I’m probably proudest of ‘Sour Hall’, the story that closes the collection. There’s a particular landscape, the Todmorden moors above the Calder Valley, that I love, and I feel that in this story I come close to capturing what that landscape means to me: its haunting desolation as well as its beauty.
Do you have any particular writing habits and how do they help?
I try to write small and often—and I frequently fail. I’ve almost given up on trying to sustain sacrosanct writing space and time, but when I do manage to write in the morning, before too much of the day intrudes, everything is better for it.
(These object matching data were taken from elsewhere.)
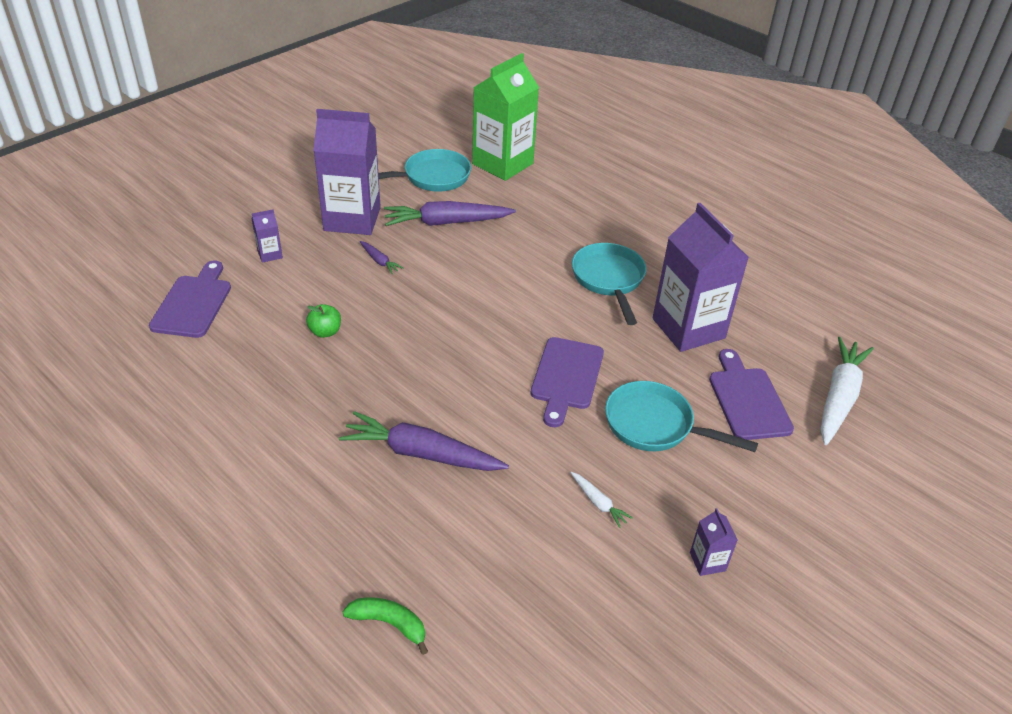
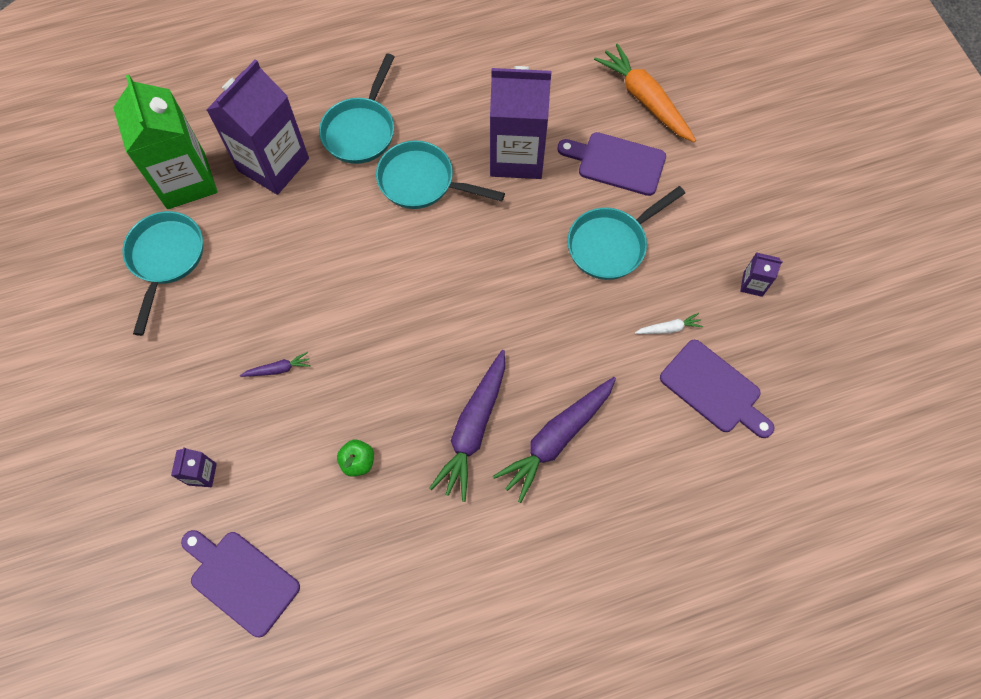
camera: 60 degrees left, 25 degrees up
(352, 219) = (191, 368): purple carton -> purple carton (273, 165)
(389, 623) = (715, 534): green banana -> none
(446, 223) = (253, 280): purple carrot -> purple carrot (473, 428)
(566, 377) = (525, 282): purple cutting board -> purple cutting board (714, 389)
(625, 230) = (361, 130): none -> turquoise pan
(839, 397) = (644, 100): white carrot -> orange carrot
Were there any surprising or unexpected moments that arose while you wrote your collection?
I needed to do some research into dairy farming when I was writing ‘Sour Hall’. I was interested to discover that the industrial equipment that is used to milk cows is called a ‘cluster’. There was another story in my collection that was already called ‘Cluster’: it focuses on a woman feeding a baby through the long hours of the night and explores different resonances of the word ‘cluster’—cluster feeding/cluster bombs/cluster fucks. I was struck by the unexpected recurrence of this word across the stories. For a while, I thought about calling the collection that—a cluster of stories, titled Cluster.
Are there any characters in your collection you would like to spend time with and why?
Generally, I’ve had enough of my characters by the time I’ve finished writing them; I tend to visit them at difficult, unedifying points in their lives. However, there’s a pair of young sisters who appear in my story ‘Transcendent inadequacies’, Coral and Molly, who enact revenge against a sadistic piano teacher. I’d like to hang out with them. I think Molly will become a formidable young woman.
What writers or stories have influenced you and why?
I’m an enormous admirer of Sarah Hall’s short fiction. I think she’s brilliant at endings that shift unexpectedly, creating a deep rhythmical disjuncture for the reader. Every time I read ‘Sudden Traveller’, for example, I feel transported by grief and beauty. She also writes landscapes in a powerfully sensual way. Her work has helped me to pay attention to the sensory as a fundamental part of writing.